Be prepared for a weird Election Night

vote, Mark Moore, 16-year-olds, Arkansas primaries, Goodson, photo IDBy Steve Brawner, © 2020 by Steve Brawner Communications, Inc.

Just as important as Election Day is what almost always happens on Election Night: The loser bravely congratulates the winner and accepts the people’s will, the winner congratulates the loser on a hard-fought campaign, and the rest of us turn off the TV, go to bed and continue going about our lives.

You should prepare for the likelihood that none of that will happen this time.

Instead, we won’t know who won on Election Night, or for days or possibly weeks afterwards. We’ll have to wait as states count absentee ballots, and then the loser likely will challenge the overall results in court.

In Arkansas, Gov. Asa Hutchinson issued an executive order allowing county clerks to start counting ballots 15 days before Election Day, rather than on that day. Some states must wait until Election Day, or even after the polls close, to count votes.

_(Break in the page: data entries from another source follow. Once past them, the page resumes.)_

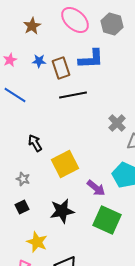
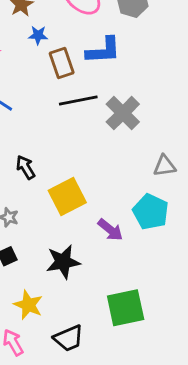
blue star: (39, 61) -> (38, 35), moved
gray cross: (117, 123) -> (123, 113), moved, size x1.4
green square: (107, 220) -> (126, 308), moved, turned -36

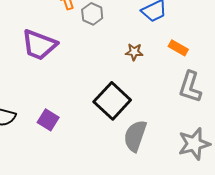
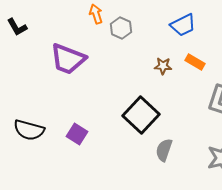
orange rectangle: (178, 48) -> (195, 62), moved
gray semicircle: (135, 136) -> (164, 150), size x0.7

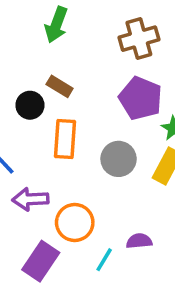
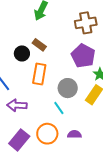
orange circle: (75, 222) -> (47, 134), moved
cyan line: (104, 260) -> (59, 108), moved, turned -72

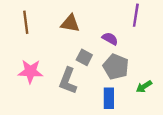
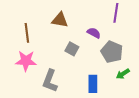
brown line: (26, 22) -> (27, 33), moved
gray pentagon: (116, 67) -> (112, 52), moved
gray L-shape: (68, 81) -> (50, 81), moved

That includes Florida, where 18,000 mail-in ballots weren’t counted for one reason or another after March’s primaries. If the general election is close, Democrats and Republicans won’t let that sort of thing slide.

Remember 2000, when vote counters inspected individual ballots one by one for “hanging chads”? That’s what happens when an election is decided by 537 votes. It took 36 days and a 5-4 Supreme Court decision before Al Gore finally conceded Dec. 13. Even then, the results have been disputed. A review sponsored by USA Today and other newspapers found that if only ballots with fully removed chads had been counted, Gore would have won Florida by three votes and become president of the United States.

None of this will stop one side or the other from declaring victory Election Night, even if it’s premature. A Monmouth University poll found 72 percent of Democrats versus only 22 percent of Republicans said they would vote by mail. Democrats are warning of a “red mirage” where President Trump appears to be leading before mail-in ballots are counted and declares victory, but then Biden wins later. If that happens, Trump will proclaim mail-in ballots as fraudulent, as he has been saying for months.

And if Biden is leading that night? He’ll declare at least partial victory, while Trump will cast doubt on the entire “rigged” process. And who knows? Maybe Trump will win the absentee vote in the states that matter, and it will be Biden’s Election Night “victory” that turns out to be a mirage.

It’s hard to see Trump ever humbly conceding defeat, though he will leave office if he loses. Biden is more conventional and will concede if the numbers clearly aren’t in his favor, but some of his supporters won’t.

This is not the America of 2000. It’s a much more divided, distrustful place whose citizens have lost faith in its institutions and where some of us don’t like the rest of us. No matter who wins, there will be pockets of resistance and potentially acts of violence, just as we’re seeing now. The uncertainty will be another headwind for an economy already facing a lot of them.

What can you and I do?

First, vote. A higher turnout better reflects the people’s will and adds legitimacy to the results. In a country of more than 300 million people, only 63 million – one in five – actually voted for Trump in 2016, while about the same percentage voted for Hillary Clinton and the rest either voted for someone else, didn’t vote or couldn’t.

Second, obey the Ninth Commandment: “Thou shalt not bear false witness against thy neighbor.” The internet allows us to share whatever conspiracy theory pops into our mind. Let’s rise above that.

Third, have faith in our institutions. This is not Russia. Our elections are ugly and messy, but we count votes well. The candidate who wins the race, based on the rules we have, will be sworn into office Jan. 20.

Fourth, don’t be a baby. If your candidate loses, deal with it.

Fifth, be merciful to those who vote for someone else, even if you can’t imagine why they would do that.

Sixth, be patient. We’re in a pandemic.

Finally, go to bed at a decent hour on Election Night. We won’t know the winner in the presidential race that evening, and few Arkansas races will be nail-biters.

So get some sleep. You’re probably going to need it.